Härtetest für Gasversorgung kommt übernächsten Winter

19. Oktober 2022

Sollte Putin das Gas ganz abdrehen, wäre die Speicherbefüllung in der EU im Jahr 2023 extrem herausfordernd

Für diesen Winter kann vorsichtig Entwarnung gegeben werden. Die Speicher sind gut bis sehr gut gefüllt, wenn auch zu extrem hohen Kosten. Die für die Jahreszeit milden Temperaturen tragen dazu bei, dass noch immer mehr Gas in die Speicher geht, als diesen entnommen wird. Nächstes Jahr, so steht zu befürchten, kann die Situation eine gänzlich andere sein.

Dann nämlich, wenn Russlands Präsident Wladimir Putin, der wegen des bisher wenig erfolgreichen Angriffskriegs auf die Ukraine auch im eigenen Land zunehmend unter Druck gerät, die Gaslieferungen ganz einstellt. Beobachter rechnen fest damit – noch in diesem Winter, spätestens zum Sommer hin. Dann müsste sämtliches Gas zur Wiederbefüllung der Speicher und zum täglichen Gebrauch aus nichtrussischen Quellen organisiert werden. Das wäre schwieriger als heuer, und schon heuer war es alles andere als einfach. Und – die Kosten würden weiter in die Höhe schießen.

Im Moment sind die Gaspreise im Sinkflug. Am Central European Gas Hub (CEGH) in Wien wurde die Megawattstunde (MWh) Gas am Dienstag um die 60 Euro gehandelt. Vor genau einem Monat waren noch 100 Euro mehr zu zahlen. Carola Millgramm, Leiterin der Abteilung Gas in der E-Control, spricht von einer „Phase“, die sicher nicht lange anhalten werde.

Gutgefüllte Speicher, eine gesunkene Nachfrage und der frühlingshaft anmutende Herbst, der den Beginn der Heizsaison hinauszögert, hätten das Viermonatstief beim Gaspreis bewirkt. Außerdem sei die strategische Gasreserve von 20 Terawattstunden (TWh; in Österreichs Gasspeichern haben insgesamt 95 TWh Platz) bereits beschafft – zu Kosten von 3,95 Milliarden Euro. Teilweise ist dieses Gas schon eingespeichert, zum Teil wird es das noch.
Je mehr Gas am Ende der Heizsaison vorrätig ist, umso besser. Auch aus Kostengründen wäre es wichtig, die strategischen Gasreserven nicht anzutasten. Andernfalls müssten diese wieder teuer aufgefüllt werden. Sparen sei deshalb das Gebot der Stunde, sagt Millgramm.
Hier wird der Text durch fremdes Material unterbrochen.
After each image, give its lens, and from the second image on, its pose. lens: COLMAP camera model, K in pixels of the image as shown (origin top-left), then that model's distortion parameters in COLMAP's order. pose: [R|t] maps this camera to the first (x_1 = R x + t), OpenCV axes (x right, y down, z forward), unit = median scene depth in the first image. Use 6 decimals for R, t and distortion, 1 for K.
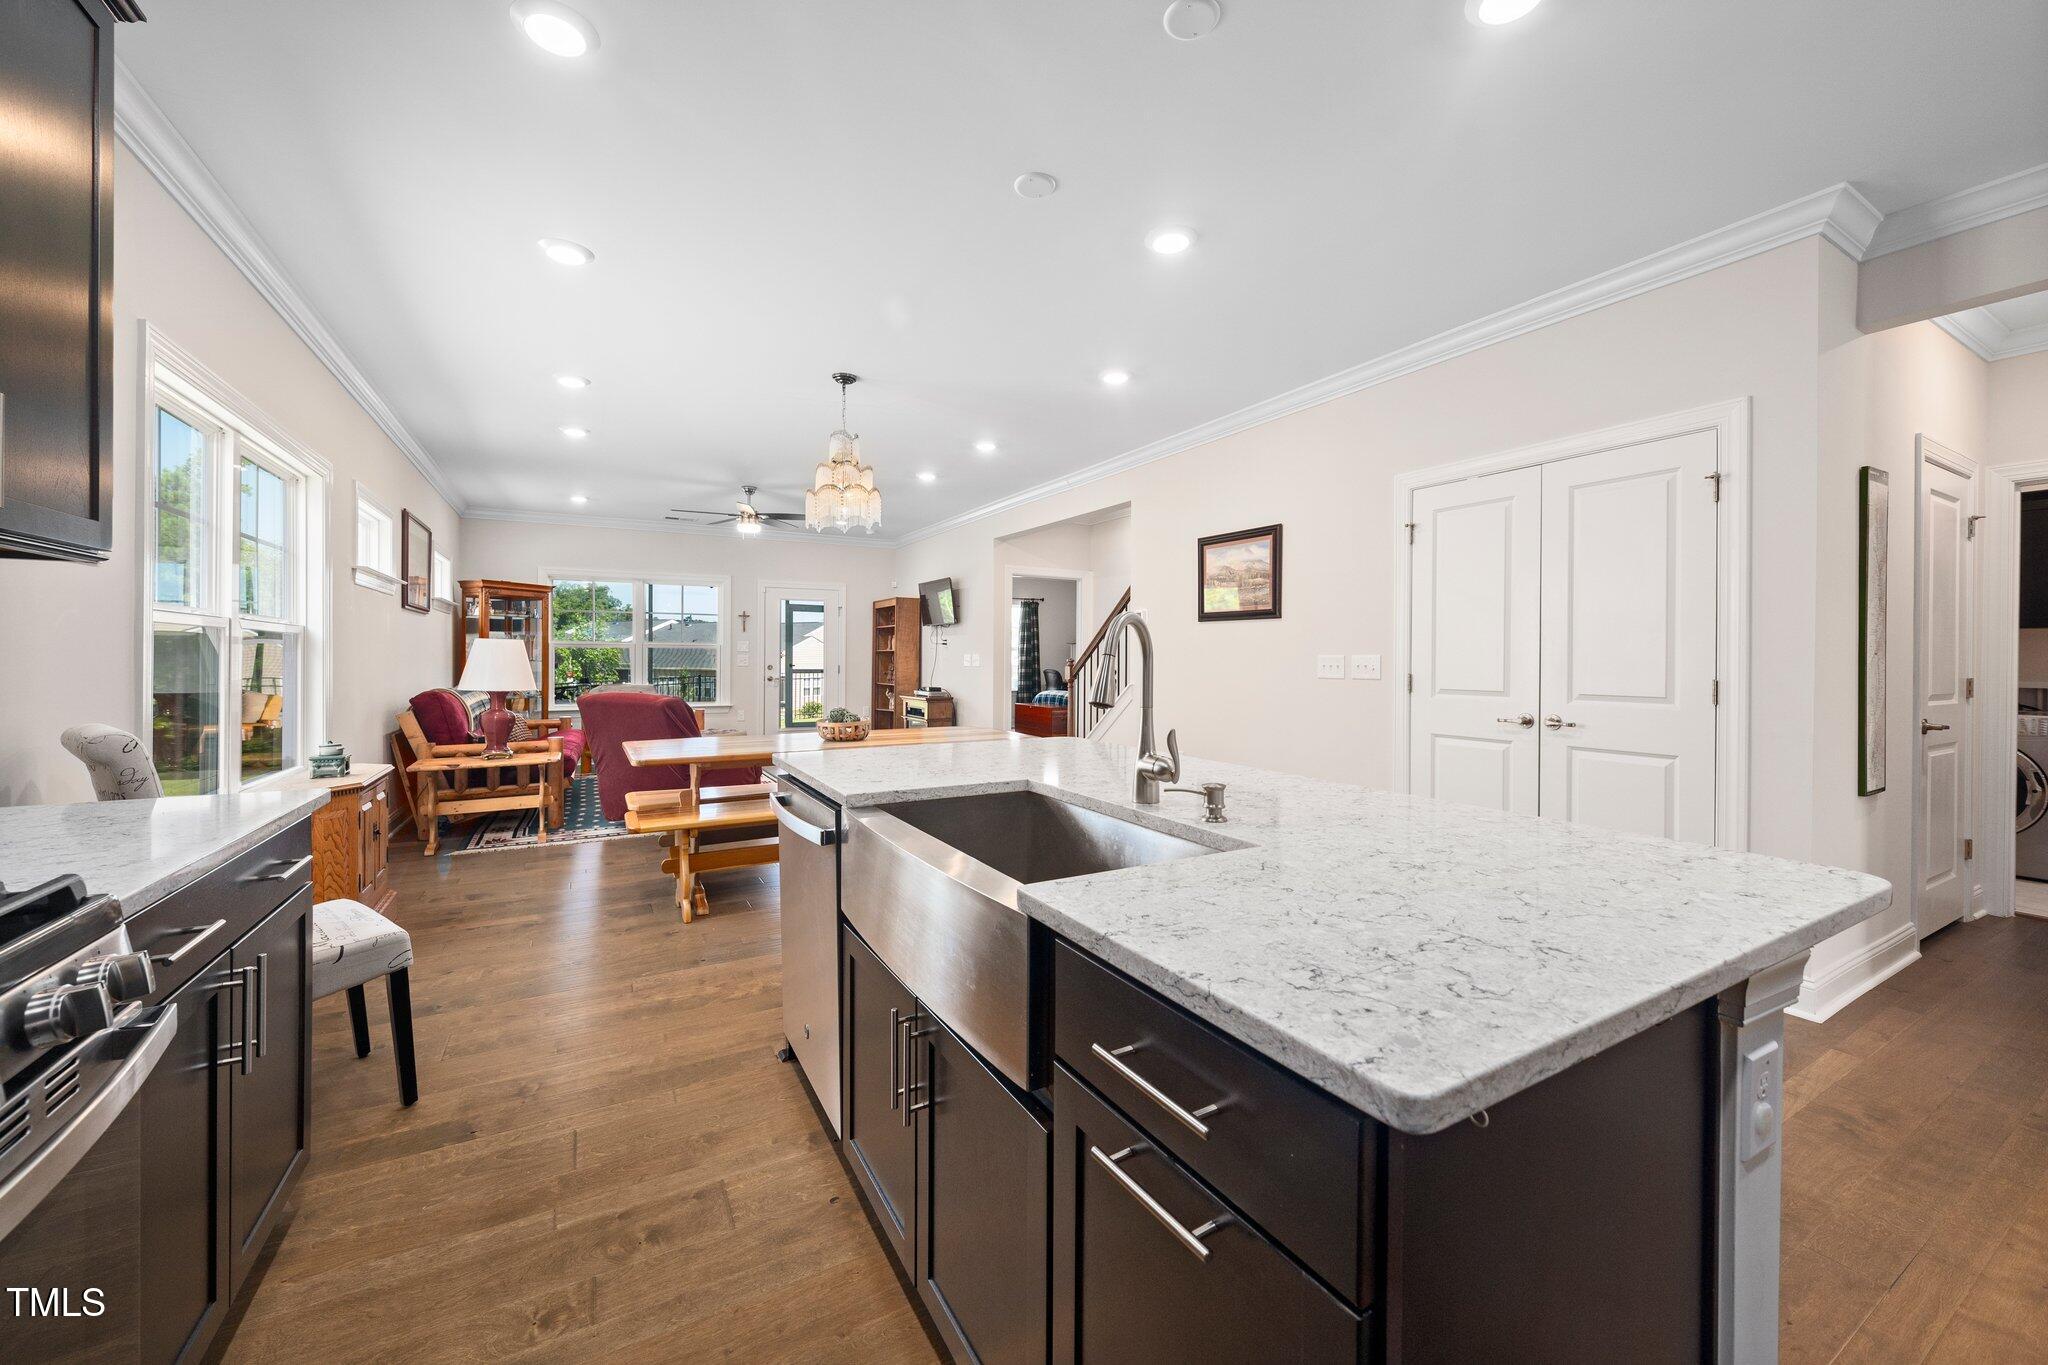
lens RADIAL K [[774.0, 0, 1032.8], [0, 774.0, 657.7], [0, 0, 1]] dist [0.000757, -0.000020]
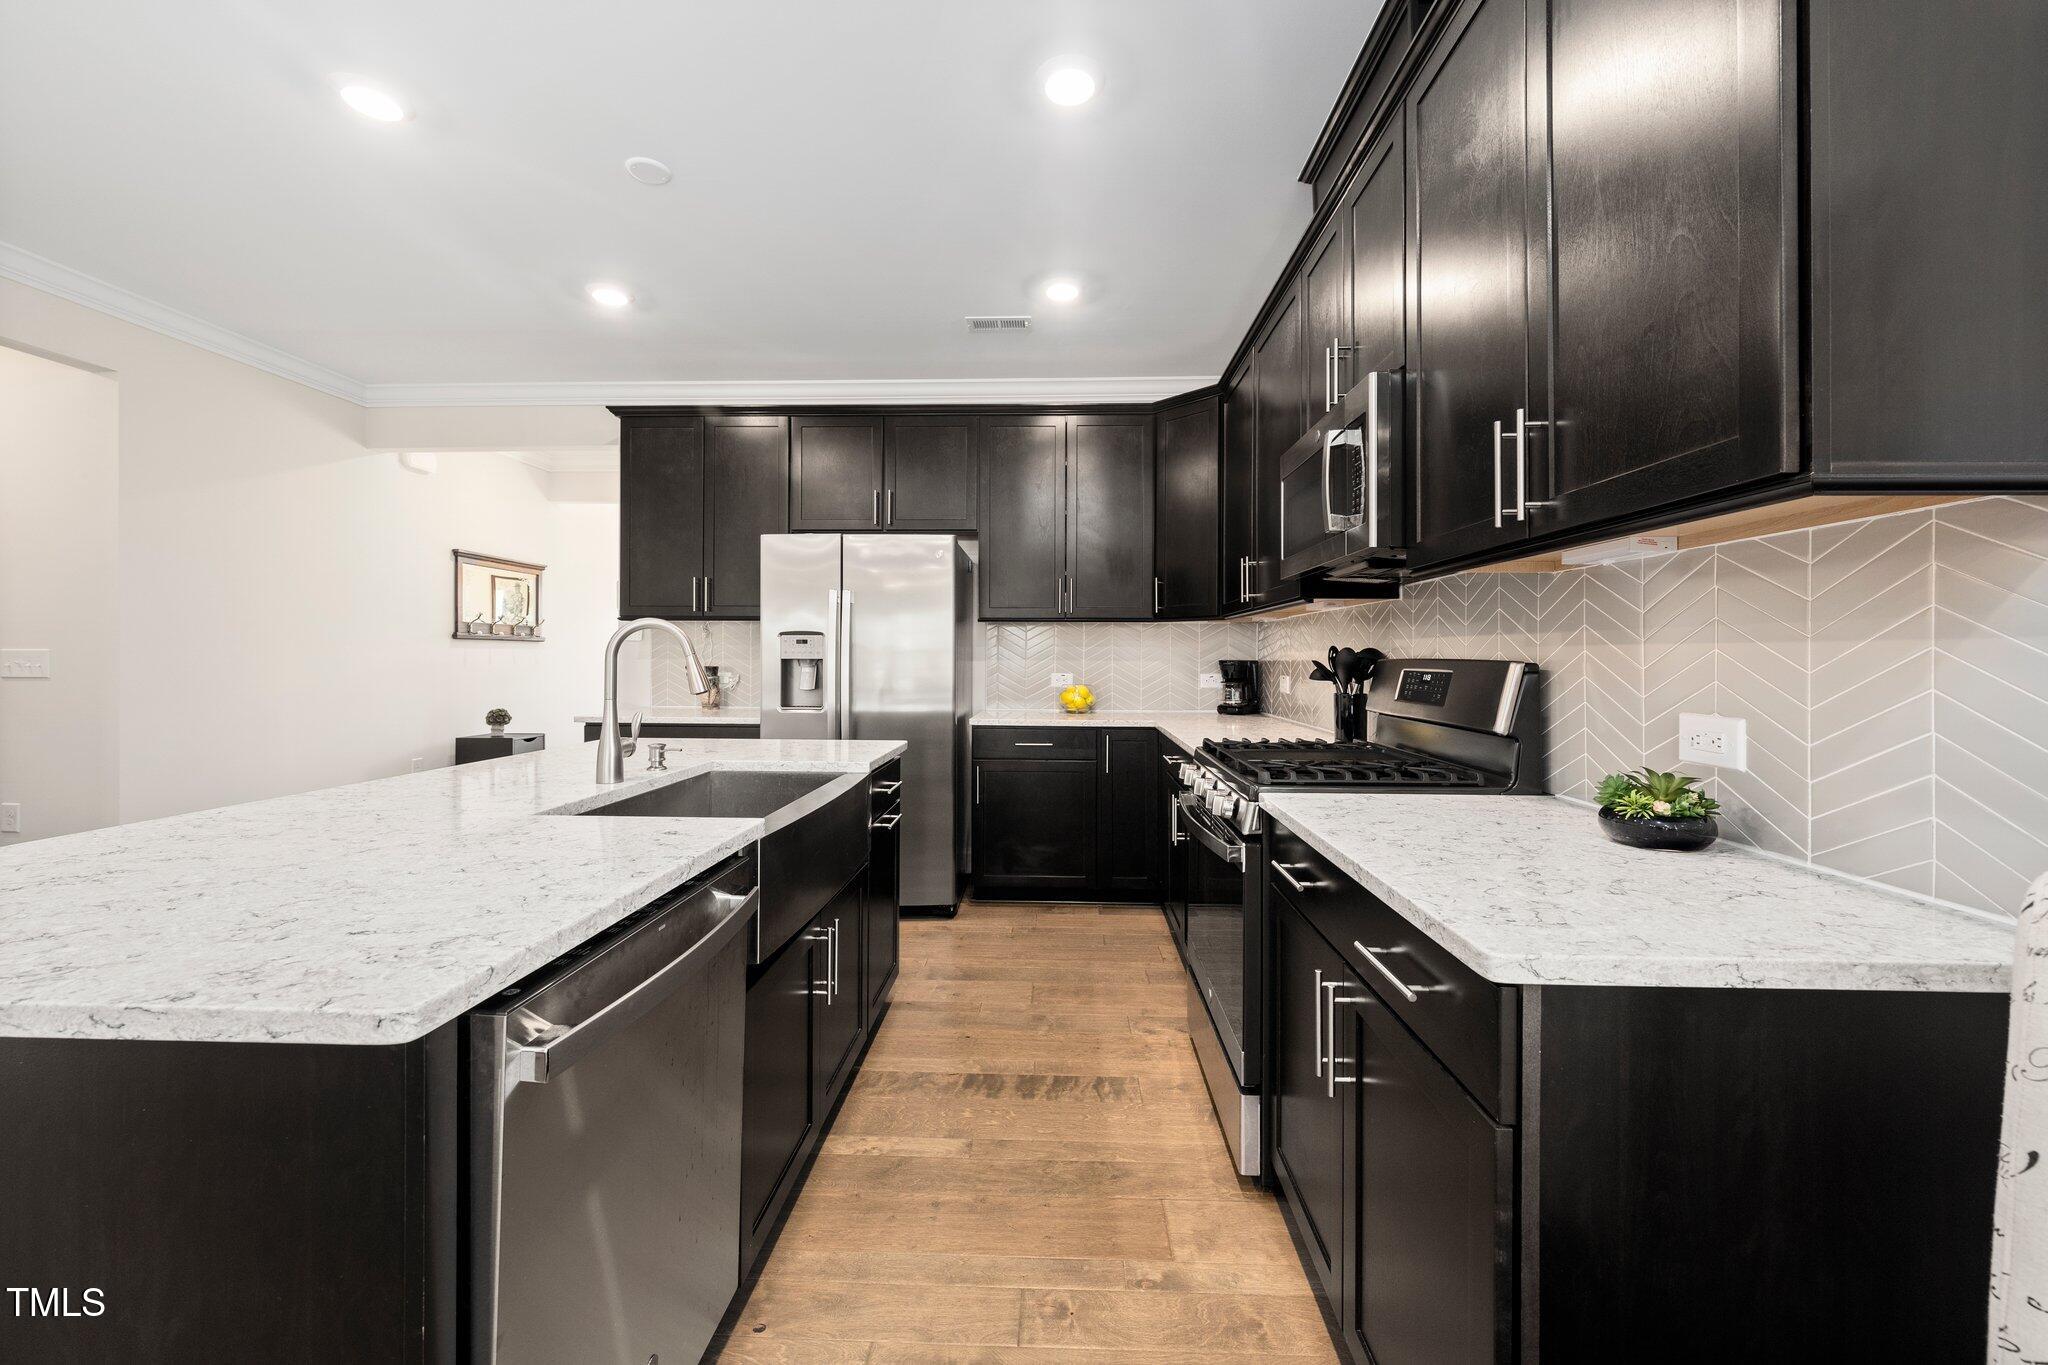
lens RADIAL K [[774.0, 0, 1032.8], [0, 774.0, 657.7], [0, 0, 1]] dist [0.000757, -0.000020]
pose [[-0.846843, -0.009271, 0.531762, -0.185727], [-0.007477, 0.999957, 0.005527, -0.000763], [-0.531790, 0.000704, -0.846876, 0.309534]]
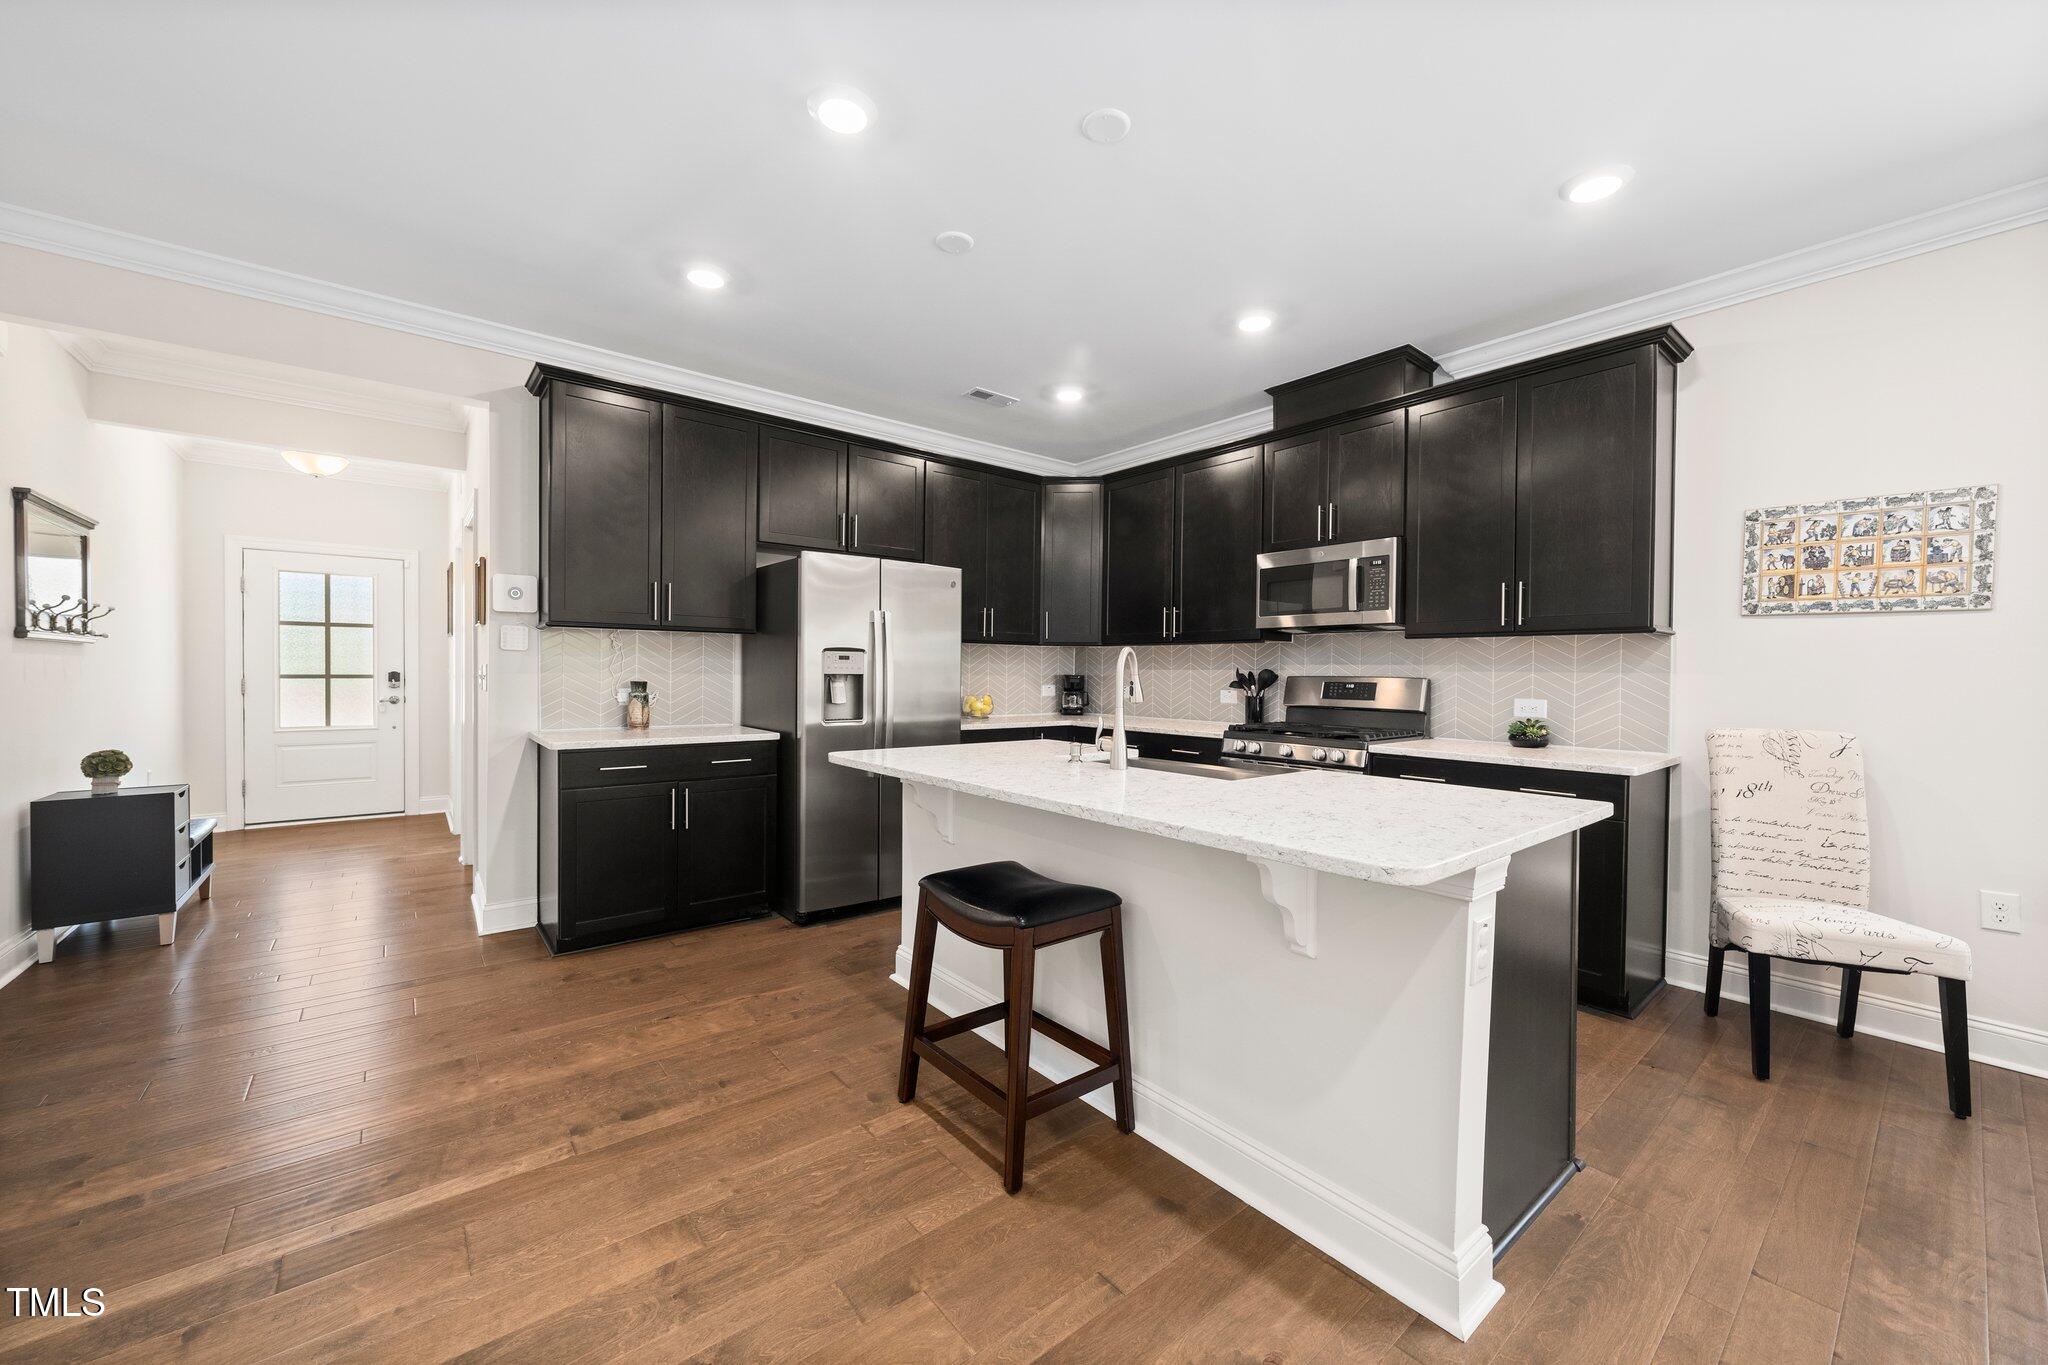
lens RADIAL K [[770.6, 0, 1026.7], [0, 770.6, 680.9], [0, 0, 1]] dist [-0.001890, -0.000122]
pose [[-0.986685, -0.013211, -0.162103, 0.110513], [-0.015583, 0.999789, 0.013370, -0.000566], [0.161892, 0.015718, -0.986683, 0.468036]]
Nachdem Russland die Gaslieferungen nach Europa um etwa die Hälfte reduziert hat, konnten die Fehlmengen teilweise durch verflüssigtes Erdgas (LNG) ersetzt werden. Diese teure Option ist 2023 wohl noch mehr als heuer das Mittel der Wahl, weil Norwegen und Algerien als Pipelinegas-Lieferanten fast am Limit sind. Sollten Verbraucher in Asien mehr Gas benötigen als heuer, wäre das eine zusätzliche Herausforderung für Käufer in Europa. Asiatische Länder hängen noch weit mehr von LNG ab und wären wohl bereit, jeden Preis dafür zu zahlen.